Note that if the voltage charged in the capacitor 63 remains after that, the output voltage υ0 will be about 0.75V.
This will cause saturation, so please use a silicon diode 64
The capacitor 63 is discharged via. Furthermore, although the transistors 42 and 43 are Darlington-connected in this embodiment, the same objective can be achieved even if a single transistor is used. The diodes used in the rectifier section of conventional variable gain amplifiers require linear input/output characteristics, but the diodes used in this example do not require such linearity, but rather have non-linear characteristics. The gain can be easily varied by utilizing the forward voltage drop.

[0015]

[Effects of the Invention] As explained above, according to the present invention, the gain of the operational amplifier is made variable using the forward voltage drop of the silicon diode, so overflow of the analog-to-digital converter can be easily prevented. become able to.

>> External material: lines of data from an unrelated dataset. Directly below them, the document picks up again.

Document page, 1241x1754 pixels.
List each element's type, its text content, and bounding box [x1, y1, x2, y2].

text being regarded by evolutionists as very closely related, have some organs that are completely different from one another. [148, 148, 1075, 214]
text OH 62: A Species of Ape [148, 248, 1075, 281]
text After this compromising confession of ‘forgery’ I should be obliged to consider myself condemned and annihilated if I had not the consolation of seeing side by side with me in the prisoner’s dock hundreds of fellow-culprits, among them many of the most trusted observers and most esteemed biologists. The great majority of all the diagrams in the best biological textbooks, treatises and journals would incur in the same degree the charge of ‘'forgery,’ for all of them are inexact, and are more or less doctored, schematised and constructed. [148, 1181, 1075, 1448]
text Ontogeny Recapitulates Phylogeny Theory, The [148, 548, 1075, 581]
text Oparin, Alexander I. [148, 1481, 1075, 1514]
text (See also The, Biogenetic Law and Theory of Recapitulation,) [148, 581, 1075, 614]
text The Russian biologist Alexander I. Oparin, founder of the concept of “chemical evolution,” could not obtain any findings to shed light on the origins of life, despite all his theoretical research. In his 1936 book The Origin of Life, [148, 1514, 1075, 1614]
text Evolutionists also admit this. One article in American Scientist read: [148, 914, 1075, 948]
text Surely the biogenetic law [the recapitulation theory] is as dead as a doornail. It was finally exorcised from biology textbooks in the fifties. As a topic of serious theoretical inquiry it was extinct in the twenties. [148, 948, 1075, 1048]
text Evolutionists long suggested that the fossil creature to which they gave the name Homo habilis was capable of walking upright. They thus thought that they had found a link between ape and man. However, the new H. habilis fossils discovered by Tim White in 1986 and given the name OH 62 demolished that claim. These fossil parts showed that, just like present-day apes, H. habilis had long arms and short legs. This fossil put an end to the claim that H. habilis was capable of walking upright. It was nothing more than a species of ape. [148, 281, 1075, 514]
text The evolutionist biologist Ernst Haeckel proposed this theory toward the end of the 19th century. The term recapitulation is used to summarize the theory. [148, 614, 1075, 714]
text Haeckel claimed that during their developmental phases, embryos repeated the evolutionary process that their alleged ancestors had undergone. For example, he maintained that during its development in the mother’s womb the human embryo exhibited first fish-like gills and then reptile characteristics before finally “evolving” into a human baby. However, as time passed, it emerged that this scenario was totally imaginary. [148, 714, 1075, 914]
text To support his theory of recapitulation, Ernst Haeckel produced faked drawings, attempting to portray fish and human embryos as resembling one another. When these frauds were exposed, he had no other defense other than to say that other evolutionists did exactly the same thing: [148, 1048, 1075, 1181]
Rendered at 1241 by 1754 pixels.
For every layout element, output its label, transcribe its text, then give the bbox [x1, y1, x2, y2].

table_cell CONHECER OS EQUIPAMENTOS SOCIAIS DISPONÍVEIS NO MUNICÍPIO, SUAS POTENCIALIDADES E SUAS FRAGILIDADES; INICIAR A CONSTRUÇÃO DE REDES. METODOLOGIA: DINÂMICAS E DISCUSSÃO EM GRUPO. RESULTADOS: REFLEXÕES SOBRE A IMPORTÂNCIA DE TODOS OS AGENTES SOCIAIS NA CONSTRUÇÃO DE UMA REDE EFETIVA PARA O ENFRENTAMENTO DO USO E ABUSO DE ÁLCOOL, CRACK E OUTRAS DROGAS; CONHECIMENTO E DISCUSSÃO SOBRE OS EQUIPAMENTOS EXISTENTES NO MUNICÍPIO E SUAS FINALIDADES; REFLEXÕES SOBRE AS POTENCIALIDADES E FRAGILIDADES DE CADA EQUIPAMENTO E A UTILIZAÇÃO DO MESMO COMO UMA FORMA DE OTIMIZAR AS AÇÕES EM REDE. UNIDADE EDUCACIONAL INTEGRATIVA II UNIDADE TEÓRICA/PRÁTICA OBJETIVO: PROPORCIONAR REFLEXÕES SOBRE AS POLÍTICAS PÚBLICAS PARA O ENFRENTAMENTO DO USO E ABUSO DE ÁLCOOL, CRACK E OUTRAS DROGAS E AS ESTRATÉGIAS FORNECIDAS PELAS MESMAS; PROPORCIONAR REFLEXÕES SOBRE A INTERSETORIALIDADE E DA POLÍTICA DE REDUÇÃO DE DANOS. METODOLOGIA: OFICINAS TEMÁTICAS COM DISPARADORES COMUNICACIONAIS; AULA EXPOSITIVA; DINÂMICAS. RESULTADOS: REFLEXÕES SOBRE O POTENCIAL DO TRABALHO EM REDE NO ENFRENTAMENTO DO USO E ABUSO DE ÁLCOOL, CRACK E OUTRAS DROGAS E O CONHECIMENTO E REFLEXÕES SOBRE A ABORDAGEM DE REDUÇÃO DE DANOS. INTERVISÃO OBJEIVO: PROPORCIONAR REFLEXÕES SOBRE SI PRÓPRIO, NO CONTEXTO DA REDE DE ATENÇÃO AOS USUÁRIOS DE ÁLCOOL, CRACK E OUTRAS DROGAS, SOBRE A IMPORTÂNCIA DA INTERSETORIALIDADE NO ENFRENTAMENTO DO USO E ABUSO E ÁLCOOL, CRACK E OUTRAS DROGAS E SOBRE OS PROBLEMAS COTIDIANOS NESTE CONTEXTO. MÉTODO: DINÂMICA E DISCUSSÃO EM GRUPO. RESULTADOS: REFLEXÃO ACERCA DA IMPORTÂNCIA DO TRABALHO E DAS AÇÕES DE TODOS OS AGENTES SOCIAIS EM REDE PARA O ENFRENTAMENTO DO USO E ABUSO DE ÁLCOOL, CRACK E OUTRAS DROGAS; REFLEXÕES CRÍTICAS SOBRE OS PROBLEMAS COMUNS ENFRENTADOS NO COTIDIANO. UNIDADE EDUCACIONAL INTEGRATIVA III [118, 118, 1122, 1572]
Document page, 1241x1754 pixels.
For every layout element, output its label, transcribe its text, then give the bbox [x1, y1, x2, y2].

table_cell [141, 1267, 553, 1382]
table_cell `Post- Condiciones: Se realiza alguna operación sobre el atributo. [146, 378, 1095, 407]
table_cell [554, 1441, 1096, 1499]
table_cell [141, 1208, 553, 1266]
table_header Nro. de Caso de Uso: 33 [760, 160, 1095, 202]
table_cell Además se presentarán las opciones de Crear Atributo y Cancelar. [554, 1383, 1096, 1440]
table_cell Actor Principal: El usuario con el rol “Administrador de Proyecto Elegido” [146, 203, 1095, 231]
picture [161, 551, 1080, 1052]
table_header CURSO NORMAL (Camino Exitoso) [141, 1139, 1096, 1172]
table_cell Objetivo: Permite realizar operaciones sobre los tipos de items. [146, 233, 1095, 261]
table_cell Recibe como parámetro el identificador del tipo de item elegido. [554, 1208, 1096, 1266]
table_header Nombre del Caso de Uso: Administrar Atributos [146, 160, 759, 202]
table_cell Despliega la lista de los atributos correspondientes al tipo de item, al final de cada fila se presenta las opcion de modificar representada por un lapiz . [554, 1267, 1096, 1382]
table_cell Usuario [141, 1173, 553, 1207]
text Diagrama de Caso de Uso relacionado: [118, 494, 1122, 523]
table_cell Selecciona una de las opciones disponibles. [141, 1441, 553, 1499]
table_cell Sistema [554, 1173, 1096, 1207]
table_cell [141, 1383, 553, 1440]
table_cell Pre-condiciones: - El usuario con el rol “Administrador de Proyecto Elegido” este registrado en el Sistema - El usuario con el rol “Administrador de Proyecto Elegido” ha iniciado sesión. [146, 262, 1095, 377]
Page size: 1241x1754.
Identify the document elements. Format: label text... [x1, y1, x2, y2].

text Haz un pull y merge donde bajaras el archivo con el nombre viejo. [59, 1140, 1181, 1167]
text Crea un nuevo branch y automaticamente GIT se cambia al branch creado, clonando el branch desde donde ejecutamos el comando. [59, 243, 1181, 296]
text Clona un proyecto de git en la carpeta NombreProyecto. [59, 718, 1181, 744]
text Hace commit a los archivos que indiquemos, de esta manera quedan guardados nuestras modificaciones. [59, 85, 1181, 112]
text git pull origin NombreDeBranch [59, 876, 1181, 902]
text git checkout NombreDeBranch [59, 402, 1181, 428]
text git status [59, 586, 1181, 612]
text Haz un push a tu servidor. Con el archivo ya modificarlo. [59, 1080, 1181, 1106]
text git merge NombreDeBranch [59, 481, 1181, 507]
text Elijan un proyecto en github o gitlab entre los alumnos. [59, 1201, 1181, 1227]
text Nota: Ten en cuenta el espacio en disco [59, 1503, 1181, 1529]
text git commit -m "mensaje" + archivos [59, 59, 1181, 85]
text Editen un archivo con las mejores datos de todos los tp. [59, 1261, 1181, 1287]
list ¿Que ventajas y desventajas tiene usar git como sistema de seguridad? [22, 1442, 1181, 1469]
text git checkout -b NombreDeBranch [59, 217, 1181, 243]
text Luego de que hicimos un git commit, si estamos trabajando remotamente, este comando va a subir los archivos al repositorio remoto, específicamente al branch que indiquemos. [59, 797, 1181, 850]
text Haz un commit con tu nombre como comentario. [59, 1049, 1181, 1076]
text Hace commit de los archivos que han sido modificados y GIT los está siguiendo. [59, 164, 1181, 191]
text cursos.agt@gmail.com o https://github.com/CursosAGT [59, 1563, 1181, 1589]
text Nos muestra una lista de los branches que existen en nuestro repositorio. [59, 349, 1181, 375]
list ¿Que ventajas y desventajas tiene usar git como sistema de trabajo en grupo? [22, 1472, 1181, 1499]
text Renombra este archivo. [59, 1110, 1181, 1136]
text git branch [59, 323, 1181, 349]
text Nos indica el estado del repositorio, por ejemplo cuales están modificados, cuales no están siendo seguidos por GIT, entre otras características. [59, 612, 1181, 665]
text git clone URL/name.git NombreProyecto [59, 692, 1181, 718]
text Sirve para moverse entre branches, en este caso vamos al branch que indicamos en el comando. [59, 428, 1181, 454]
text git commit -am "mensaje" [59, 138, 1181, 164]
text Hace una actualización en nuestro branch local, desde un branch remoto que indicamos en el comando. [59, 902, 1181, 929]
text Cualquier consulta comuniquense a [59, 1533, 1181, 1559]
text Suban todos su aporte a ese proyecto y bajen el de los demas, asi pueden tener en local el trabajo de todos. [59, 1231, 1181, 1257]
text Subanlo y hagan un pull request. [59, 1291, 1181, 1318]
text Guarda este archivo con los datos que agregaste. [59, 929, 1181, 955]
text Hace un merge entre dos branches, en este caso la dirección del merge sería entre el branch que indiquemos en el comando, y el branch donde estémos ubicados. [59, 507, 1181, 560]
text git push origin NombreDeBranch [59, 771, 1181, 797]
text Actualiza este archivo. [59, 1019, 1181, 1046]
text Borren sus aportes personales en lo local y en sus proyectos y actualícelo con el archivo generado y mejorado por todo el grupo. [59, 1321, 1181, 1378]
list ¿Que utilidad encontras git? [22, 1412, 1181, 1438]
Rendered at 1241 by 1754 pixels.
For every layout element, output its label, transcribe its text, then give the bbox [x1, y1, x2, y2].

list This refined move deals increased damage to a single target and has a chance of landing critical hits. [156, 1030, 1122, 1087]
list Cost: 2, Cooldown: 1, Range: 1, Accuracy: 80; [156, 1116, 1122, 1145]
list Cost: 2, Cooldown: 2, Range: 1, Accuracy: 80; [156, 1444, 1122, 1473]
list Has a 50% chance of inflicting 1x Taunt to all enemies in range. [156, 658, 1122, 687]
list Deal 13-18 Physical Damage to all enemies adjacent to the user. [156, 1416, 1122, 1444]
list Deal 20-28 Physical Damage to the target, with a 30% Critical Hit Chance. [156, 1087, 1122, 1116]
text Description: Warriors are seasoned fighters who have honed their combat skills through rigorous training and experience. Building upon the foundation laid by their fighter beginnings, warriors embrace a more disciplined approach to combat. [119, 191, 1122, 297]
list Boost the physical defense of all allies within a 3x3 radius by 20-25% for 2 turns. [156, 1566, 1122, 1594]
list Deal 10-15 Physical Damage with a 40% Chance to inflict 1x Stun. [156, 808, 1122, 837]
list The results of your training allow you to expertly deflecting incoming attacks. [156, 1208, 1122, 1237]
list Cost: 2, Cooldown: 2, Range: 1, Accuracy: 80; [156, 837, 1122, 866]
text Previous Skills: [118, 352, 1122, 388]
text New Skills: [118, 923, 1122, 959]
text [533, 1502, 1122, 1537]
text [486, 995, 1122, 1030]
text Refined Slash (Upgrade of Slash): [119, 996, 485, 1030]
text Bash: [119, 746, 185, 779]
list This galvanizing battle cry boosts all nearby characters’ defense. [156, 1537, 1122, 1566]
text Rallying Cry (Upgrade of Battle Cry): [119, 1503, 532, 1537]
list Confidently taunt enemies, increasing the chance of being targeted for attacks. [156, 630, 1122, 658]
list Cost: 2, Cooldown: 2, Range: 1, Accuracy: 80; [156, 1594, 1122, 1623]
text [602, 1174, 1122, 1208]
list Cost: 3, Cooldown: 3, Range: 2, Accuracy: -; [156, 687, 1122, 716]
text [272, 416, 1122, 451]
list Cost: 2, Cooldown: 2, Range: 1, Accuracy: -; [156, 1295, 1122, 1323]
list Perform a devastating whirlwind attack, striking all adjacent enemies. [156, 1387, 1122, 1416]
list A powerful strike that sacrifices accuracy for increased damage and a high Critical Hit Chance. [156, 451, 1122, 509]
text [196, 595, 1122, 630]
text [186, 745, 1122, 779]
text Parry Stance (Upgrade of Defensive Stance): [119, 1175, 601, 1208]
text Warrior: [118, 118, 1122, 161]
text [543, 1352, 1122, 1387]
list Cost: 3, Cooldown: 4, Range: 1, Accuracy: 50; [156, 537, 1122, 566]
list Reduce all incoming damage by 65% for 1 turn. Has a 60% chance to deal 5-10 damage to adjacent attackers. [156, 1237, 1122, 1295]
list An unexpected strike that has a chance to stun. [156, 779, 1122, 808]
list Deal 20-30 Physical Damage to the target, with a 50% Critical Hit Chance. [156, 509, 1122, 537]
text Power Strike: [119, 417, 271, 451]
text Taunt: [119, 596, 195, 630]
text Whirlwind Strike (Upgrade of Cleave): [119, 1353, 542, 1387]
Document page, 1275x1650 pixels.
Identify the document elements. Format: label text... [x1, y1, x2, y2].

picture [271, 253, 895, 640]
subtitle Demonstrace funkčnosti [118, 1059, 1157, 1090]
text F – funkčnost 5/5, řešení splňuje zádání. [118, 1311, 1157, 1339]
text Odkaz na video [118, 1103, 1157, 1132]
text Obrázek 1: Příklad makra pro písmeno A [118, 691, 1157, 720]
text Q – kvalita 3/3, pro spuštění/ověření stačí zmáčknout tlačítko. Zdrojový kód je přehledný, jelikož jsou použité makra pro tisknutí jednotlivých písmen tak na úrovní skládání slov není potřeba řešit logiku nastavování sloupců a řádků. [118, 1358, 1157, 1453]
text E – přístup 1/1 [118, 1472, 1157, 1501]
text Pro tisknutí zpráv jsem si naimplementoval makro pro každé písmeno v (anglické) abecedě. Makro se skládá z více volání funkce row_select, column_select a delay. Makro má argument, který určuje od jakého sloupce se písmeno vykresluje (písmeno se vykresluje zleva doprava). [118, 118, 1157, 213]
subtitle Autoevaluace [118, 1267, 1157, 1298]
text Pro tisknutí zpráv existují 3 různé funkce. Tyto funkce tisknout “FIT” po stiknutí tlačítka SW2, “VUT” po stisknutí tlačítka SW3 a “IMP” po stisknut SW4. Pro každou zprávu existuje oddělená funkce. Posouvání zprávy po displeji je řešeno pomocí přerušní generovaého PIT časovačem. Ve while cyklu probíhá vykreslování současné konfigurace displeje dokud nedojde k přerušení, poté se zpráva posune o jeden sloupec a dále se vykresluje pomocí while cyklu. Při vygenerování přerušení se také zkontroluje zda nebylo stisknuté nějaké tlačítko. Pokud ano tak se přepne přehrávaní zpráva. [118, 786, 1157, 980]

[Brief explanation of the drawing]

FIG. 1 is a diagram showing the principle configuration of the present invention.

FIG. 2 is a diagram showing a variable gain amplifier according to an embodiment of the present invention.

FIG. 3 is a diagram showing forward voltage drop of a silicon diode.

FIG. 4 is a diagram showing input/output characteristics of a variable gain amplifier according to an embodiment of the present invention.

FIG. 5 is a diagram showing a conventional variable gain amplifier.

FIG. 6 is a diagram showing an example of the rectifying section in FIG. 5;

FIG. 7 is a diagram showing input/output characteristics of a variable gain amplifier.

[Explanation of symbols] 1...Amplifier 2...Silicon diode 3...Voltage holding part 4...Variable gain section

Claims (1)

[Claims] 1. A variable gain amplifier comprising an amplifier (1), which reduces the gain by feedback to maintain the output voltage constant when the output voltage exceeds a certain value, the anode of which is connected to the output of the amplifier (1). a silicon diode (2) and a voltage holding part (3) connected to the cathode of the silicon diode (2).
and a variable gain section (4) that reduces the gain of the amplifier (1) according to the amount exceeding the threshold voltage of the silicon diode (2).